EXTRACTED RECORDS section start

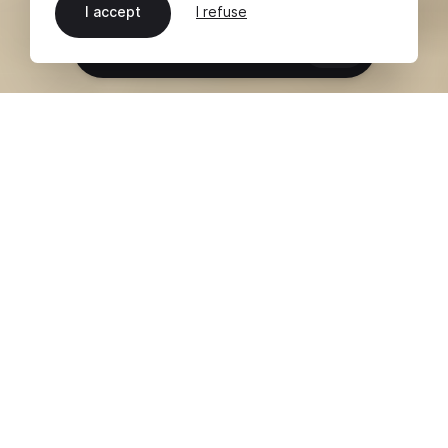
I accept
I refuse
EN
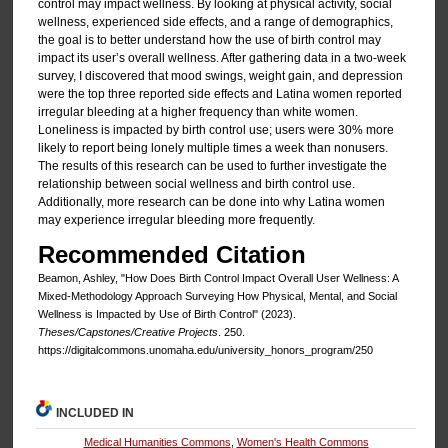
control may impact wellness. By looking at physical activity, social
wellness, experienced side effects, and a range of demographics,
the goal is to better understand how the use of birth control may
impact its user’s overall wellness. After gathering data in a two-week
survey, I discovered that mood swings, weight gain, and depression
were the top three reported side effects and Latina women reported
irregular bleeding at a higher frequency than white women.
Loneliness is impacted by birth control use; users were 30% more
likely to report being lonely multiple times a week than nonusers.
The results of this research can be used to further investigate the
relationship between social wellness and birth control use.
Additionally, more research can be done into why Latina women
may experience irregular bleeding more frequently.
Recommended Citation
Beamon, Ashley, "How Does Birth Control Impact Overall User Wellness: A
Mixed-Methodology Approach Surveying How Physical, Mental, and Social
Wellness is Impacted by Use of Birth Control" (2023).
Theses/Capstones/Creative Projects
. 250.
https://digitalcommons.unomaha.edu/university_honors_program/250
INCLUDED IN
Medical Humanities Commons
,
Women's Health Commons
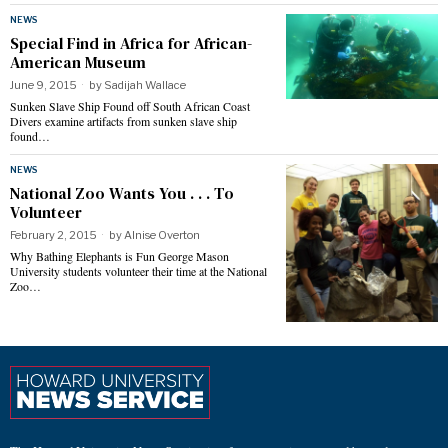
NEWS
Special Find in Africa for African-
American Museum
June 9, 2015
by
Sadijah Wallace
Sunken Slave Ship Found off South African Coast
Divers examine artifacts from sunken slave ship
found…
NEWS
National Zoo Wants You . . . To
Volunteer
February 2, 2015
by
Alnise Overton
Why Bathing Elephants is Fun George Mason
University students volunteer their time at the National
Zoo…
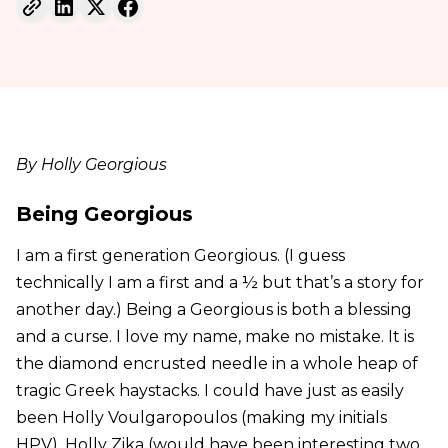
By Holly Georgious
Being Georgious
I am a first generation Georgious. (I guess
technically I am a first and a ½ but that’s a story for
another day.) Being a Georgious is both a blessing
and a curse. I love my name, make no mistake. It is
the diamond encrusted needle in a whole heap of
tragic Greek haystacks. I could have just as easily
been Holly Voulgaropoulos (making my initials
HPV), Holly Zika (would have been interesting two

EXTRACTED RECORDS section end

REQUIREMENT »
Everything from the opening line of the data through the line with "likely to report" should be repeated exactly; leave the pictures out.

EXPECTED ANSWER »
I accept
I refuse
EN
control may impact wellness. By looking at physical activity, social
wellness, experienced side effects, and a range of demographics,
the goal is to better understand how the use of birth control may
impact its user’s overall wellness. After gathering data in a two-week
survey, I discovered that mood swings, weight gain, and depression
were the top three reported side effects and Latina women reported
irregular bleeding at a higher frequency than white women.
Loneliness is impacted by birth control use; users were 30% more
likely to report being lonely multiple times a week than nonusers.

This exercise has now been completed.